In the last CodePageEntryHeader, the value of this field has no meaning. Some files set it to 0, some to -1, and some to point at where the next CodePageEntryHeader would be. The MS-DOS 5 Programmer's Reference says it should be 0.
device_type
1 for screen, 2 for printer. Some printer CPI files from early DRDOS versions have device_type=1; a suggested workaround is to check for a device name of
  • "4201    "
  • "4208    "
  • "5202    "
  • "1050    "
and force the device type to 2. Printer codepages should only be present in FONT files, not FONT.NT or DRFONT.
device_name
The ASCII device name. For screens, it refers to the display hardware ("EGA     " for EGA/VGA and "LCD     " for the IBM Convertible LCD). For printers, it is usually one of:
  • "4201    "
  • "4208    "
  • "5202    "
  • "1050    "
  • "EPS     "
  • "PPDS    "
The MS-DOS 5 Programmer's Reference says this should match the filename, but this isn't really practical (and was dropped in later versions with files like EGA2.CPI).
codepage
This is the number of the codepage this header describes. Traditionally, DOS codepages had 3-digit IDs (1-999) but the number can range from 1-65533 - see the "Code Page Global Identifier" section in IBM's Character Data Representation Architecture. IDs 65280-65533 are 'reserved for customer use' - ie, this is the range to use for user-defined codepages.
reserved
The reserved bytes are always zero.
cpih_offset
The offset of the CodePageInfoHeader for this codepage. In FONT and DRFONT files, it is relative to the start of the file; in FONT.NT files it is relative to the start of this CodePageEntryHeader. As with next_cpeh_offset, the field is normally treated as a 32-bit pointer but some programs may instead populate it with segment:offset values.

The CodePageInfoHeader for a codepage should immediately follow the CodePageEntryHeader - rather than, for example, all the CodePageEntryHeaders together at the start and then all the CodePageInfoHeaders with their fonts. [3]. This is particularly important in a DRFONT file [4].

The fields next_cpeh_offset and cpih_offset should not point to addresses earlier in the file than this CodePageEntryHeader, for the same reason.

CodePageInfoHeader

At the start of the data block for each codepage is a CodePageInfoHeader:

struct 
{
	short version;
	short num_fonts;
	short size;
} CodePageInfoHeader;
version

This is 1 if the following codepage is in FONT format, 2 if it is in DRFONT format. Putting a DRFONT codepage in a FONT-format file will not work. You shouldn't put a FONT codepage in a DRFONT-format file either [5].

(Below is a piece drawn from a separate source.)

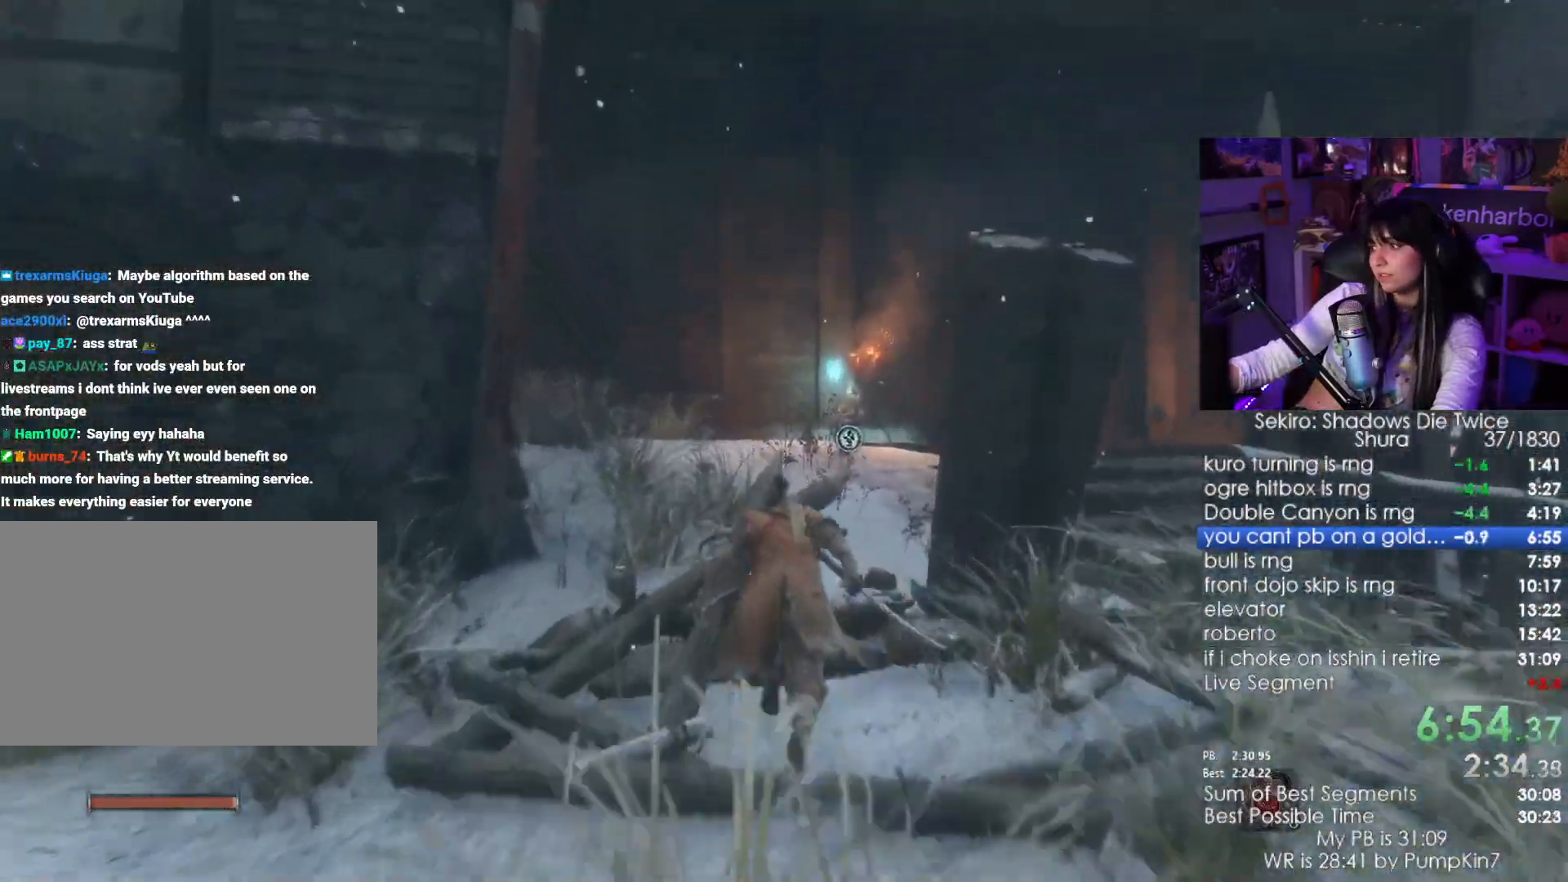
{"keys": ["shift", "w"], "mouse": [], "events": []}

LCD.CPI from Toshiba MS-DOS 3.30 sets this field to 0, which should be treated as 1.

num_fonts
If this is a screen font, it gives the number of font records that follow. For printer fonts, it should be assumed to be 1; some DRDOS printer CPI files have it wrongly set to 2.
size
This is the number of bytes that follow up to the end of this codepage (if version is 1) or up to the character index table (if version is 2).

Printer Fonts

If the CPI is for a printer, the CodePageInfoHeader is followed by:

struct
{
	short printer_type;
	short escape_length;
} PrinterFontHeader;
printer_type
This is 1 if the character set is downloaded to the printer, 2 if the printer already has the character set and selects it with escape codes.
escape_length
The number of bytes in the escape sequences that follow.

This structure is in turn followed by the printer data. If printer_type is 1, there are two escape sequences; if printer_type is 2, there is one. The first escape sequence selects the builtin code page; the second selects the downloaded codepage. An escape sequence is stored as a Pascal string (the first byte is the length). After the escape sequence(s), any remaining data up to the size given in CodePageInfoHeader are the definition of the font, to be downloaded to the printer.

Screen fonts

If the CPI is for the screen, the CodePageInfoHeader is followed by screen font definitions for each size. In a FONT or FONT.NT file, each entry consists of a ScreenFontHeader followed by the font bitmap; in a DRFONT, just the ScreenFontHeader is provided.

struct
{
	char height;
	char width;
	char yaspect;
	char xaspect;
	short num_chars;
} ScreenFontHeader;
height
This is the character height in pixels.
width
This is the character width in pixels; in all known CPI files it is 8. Values other than 8 can cause trouble in any font format [6], but particularly in DRFONT fonts [7] and FONT.NT fonts [8].
yaspect
Vertical aspect ratio. In all known CPI files this is unused and set to zero.
xaspect
Horizontal aspect ratio. In all known CPI files this is unused and set to zero.
num_chars
Number of characters in the font. In known CPI files this is always 256. Some utilities may assume that it is 256, and malfunction if it is not.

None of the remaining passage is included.